Transparent compensation
Located in: Organization
My Thoughts
While transparent salaries does decrease the opportunity for pay discrimination and helps with Diversity Equity and Inclusion initiatives, I believe at the end of the day it's detrimental for an organization.
- While Hiring it's important to share numbers with the candidate rather than have them state their expectations.
- Focus on transparent process not transparent numbers
Pros and Cons
Pros
- Avoids pay discrimination, it's hard/impossible to justify different salaries for people having the same impact on the business.
- People don't have to feel secretive about their salary. It removes a "secretive" part of the culture.
Cons
- As a manager (decider of compensation), it's hard to understand an individual's impact on the organization. It is likely the individual will overestimate their impact.

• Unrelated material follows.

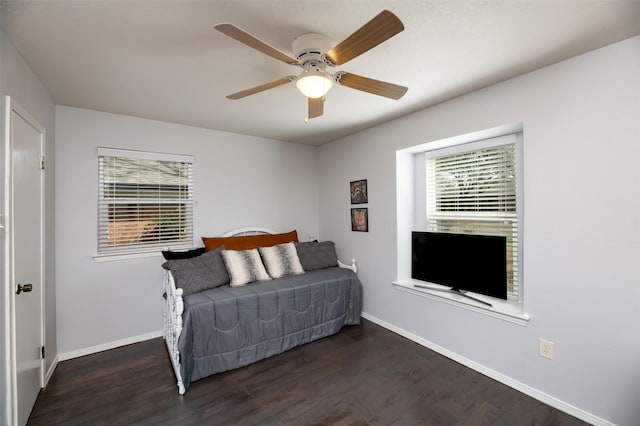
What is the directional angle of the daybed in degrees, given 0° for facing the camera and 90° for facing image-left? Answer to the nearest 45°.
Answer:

- It is likely people will be jealous of other folks.
Implementing Transparent Compensation
Examples
- Whole Foods has been transparent about compensation since 1986, but the information is only shared with employees.
Buffer
Most recent article about their compensation philosophy.
Based on the principles:
- Transparency: We openly share our approach and all salaries to create trust, hold ourselves accountable, and serve as a resource for the industry.
- Simplicity: We aim to maintain an easy-to-understand formula that allows anyone to easily see how we arrive at any individual salary.
- Fairness: We ensure that those with the same role and responsibilities who are at the same experience level are paid equitably.
- Generosity: We pay above market to attract the team we need, thrive as individuals, and avoid exceptions and inequity resulting from negotiation.